Les signaux électriques et chimiques traversent constamment notre cerveau tandis que nous nous déplaçons à travers le monde, mais il faudrait une caméra à haute vitesse et une fenêtre dans le cerveau pour capturer leurs chemins fugaces.
À l'Université de Californie, à Berkeley, les enquêteurs ont maintenant construit une telle caméra: un microscope qui peut imager le cerveau d'une souris alerte 1000 fois par seconde, enregistrant pour la première fois le passage d'impulsions électriques millisecondes à travers les neurones.
La nouvelle technique d'imagerie combine la microscopie à fluorescence à deux photons et le balayage laser tout optique dans un microscope de pointe qui peut imager une tranche bidimensionnelle à travers le néocortex du cerveau de la souris jusqu'à 3000 fois par seconde.
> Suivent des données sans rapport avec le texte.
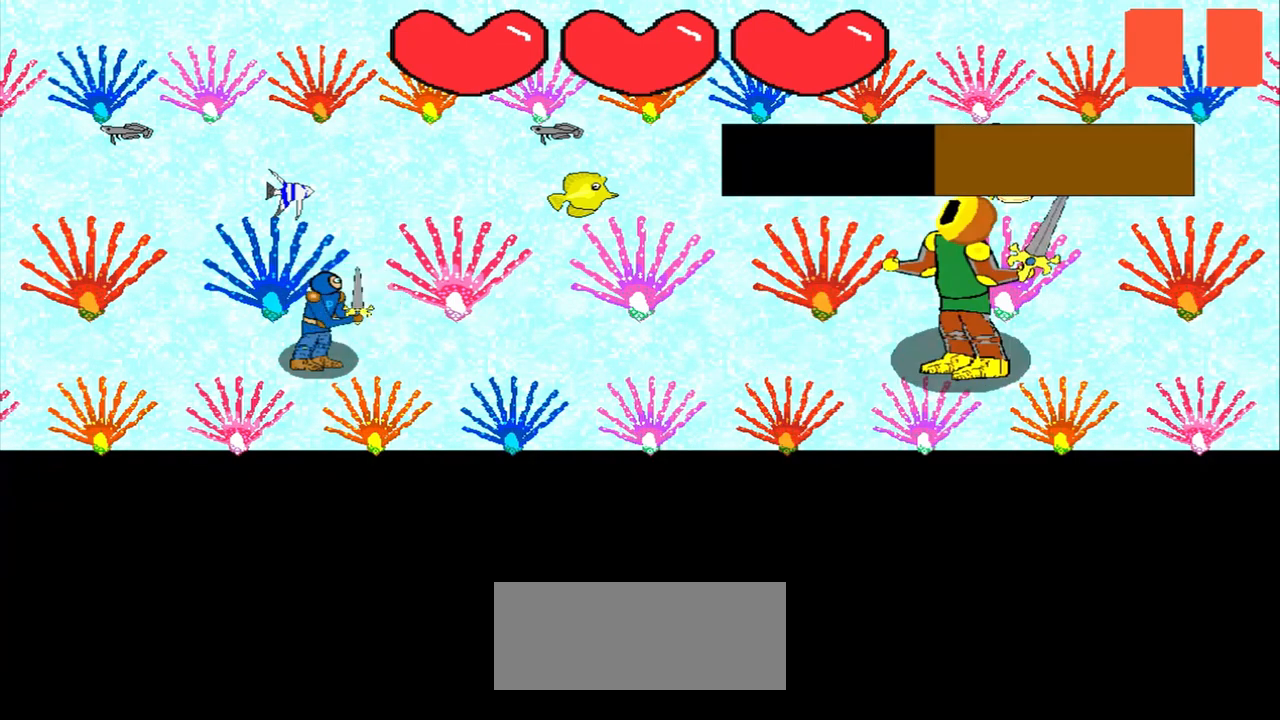
{"buttons": [], "left_stick": "up-right", "events": [[42, "left_stick", "right"], [167, "left_stick", "center"], [500, "left_stick", "up-right"]]}
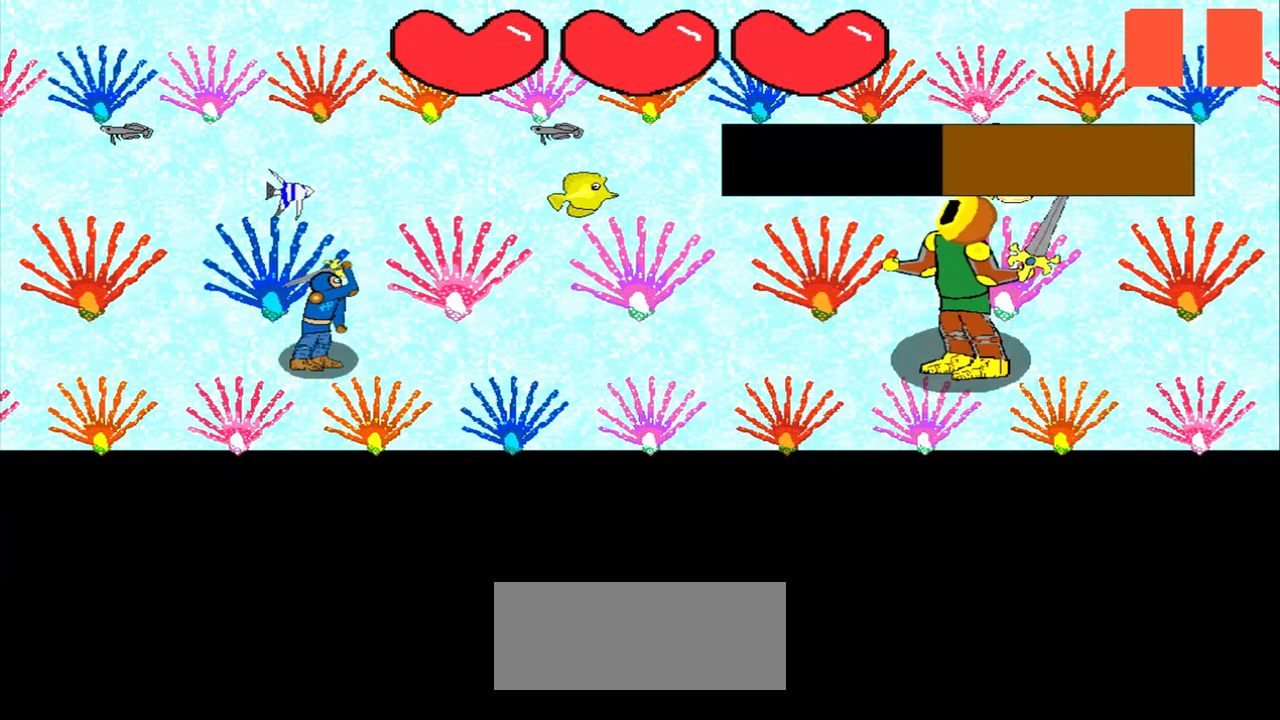
{"buttons": [], "left_stick": "right", "events": [[167, "left_stick", "center"], [458, "left_stick", "right"]]}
C'est assez rapide pour tracer les signaux électriques circulant dans les circuits cérébraux.
Avec cette technique, les neuroscientifiques comme Ji peuvent désormais synchroniser les signaux électriques au fur et à mesure qu'ils se propagent dans le cerveau et recherchent finalement les problèmes de transmission associés à la maladie.
Un avantage clé de la technique est qu'elle permettra aux neuroscientifiques de suivre les centaines à des dizaines de milliers d'entrées qu'une cellule cérébrale donnée reçoit d'autres cellules du cerveau, y compris celles qui ne déclenchent pas le déclenchement de la cellule. Ces entrées sous-seuil – excitant ou inhibant le neurone – s'ajoutent progressivement à un crescendo qui déclenche la cellule pour déclencher un potentiel d'action, transmettant des informations à d'autres neurones.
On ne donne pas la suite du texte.